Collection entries
- Opening Delimiter -

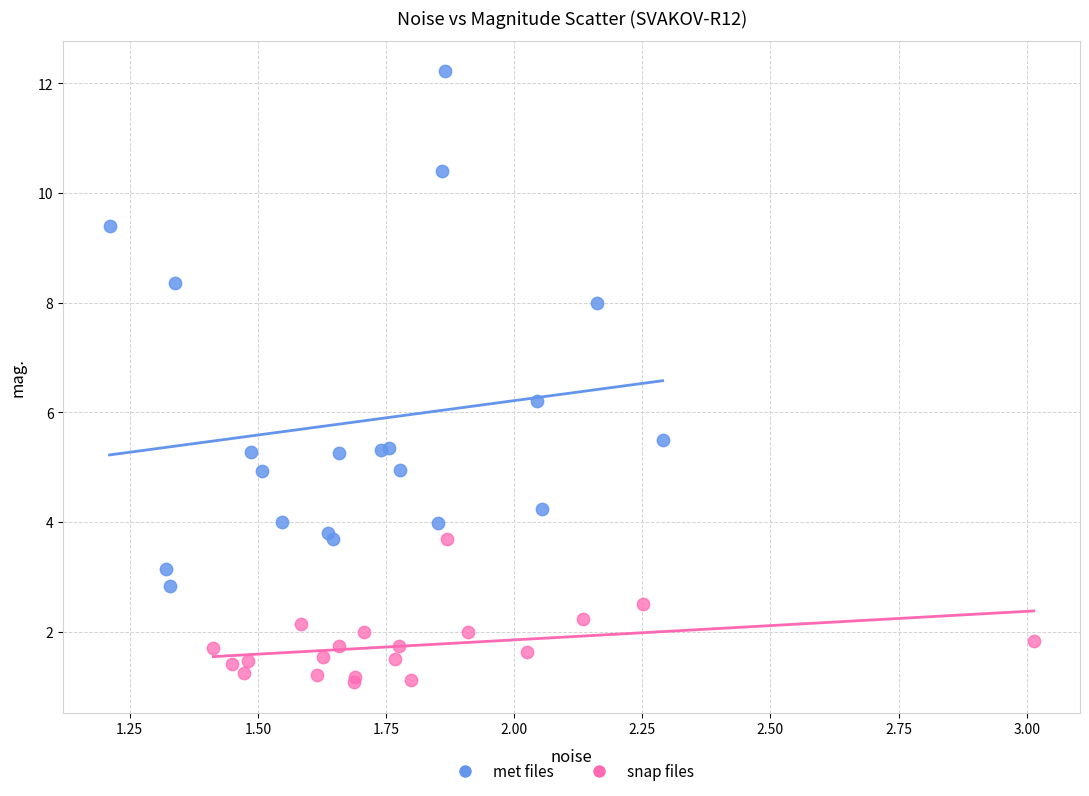

Which series contains the highest Y value?

met files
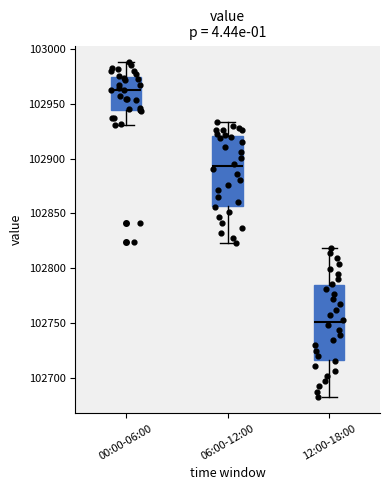

Where does the lower whisker of the box for 06:00-12:00 end on the y-axis? The values are not printed on the chart, so give them approximately, as read against the axis.

102825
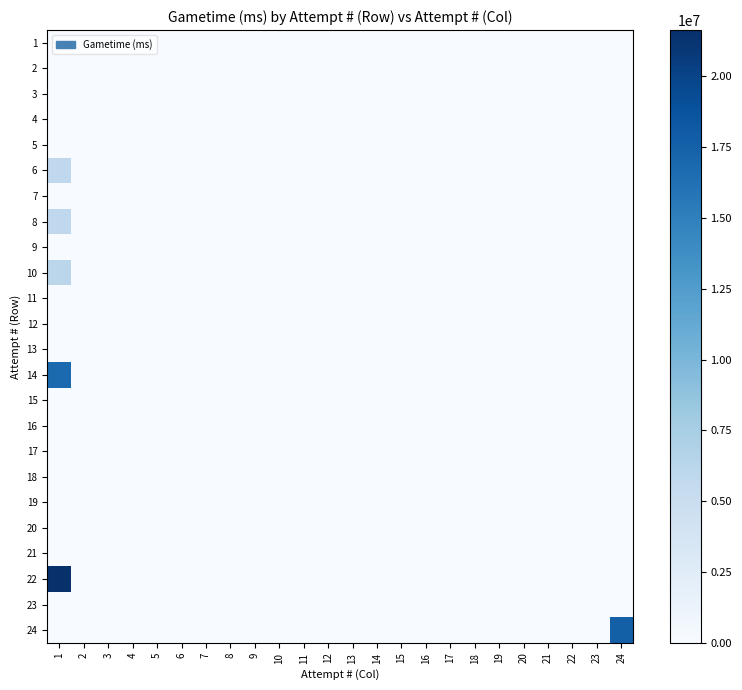

List the series in order of their peak value, highest first.

22, 24, 14, 10, 6, 8, 1, 2, 3, 4, 5, 7, 9, 11, 12, 13, 15, 16, 17, 18, 19, 20, 21, 23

- Closing Delimiter -

**AIM OF THE TASK**
Update the lines from the one containing "Where does the" through the end of the listing, replacing "peak value" with "maximum value" and keeping everything else unchanged. Reproduce only those lines, without the pictures.

**TASK ANSWER**
Where does the lower whisker of the box for 06:00-12:00 end on the y-axis? The values are not printed on the chart, so give them approximately, as read against the axis.

102825

List the series in order of their maximum value, highest first.

22, 24, 14, 10, 6, 8, 1, 2, 3, 4, 5, 7, 9, 11, 12, 13, 15, 16, 17, 18, 19, 20, 21, 23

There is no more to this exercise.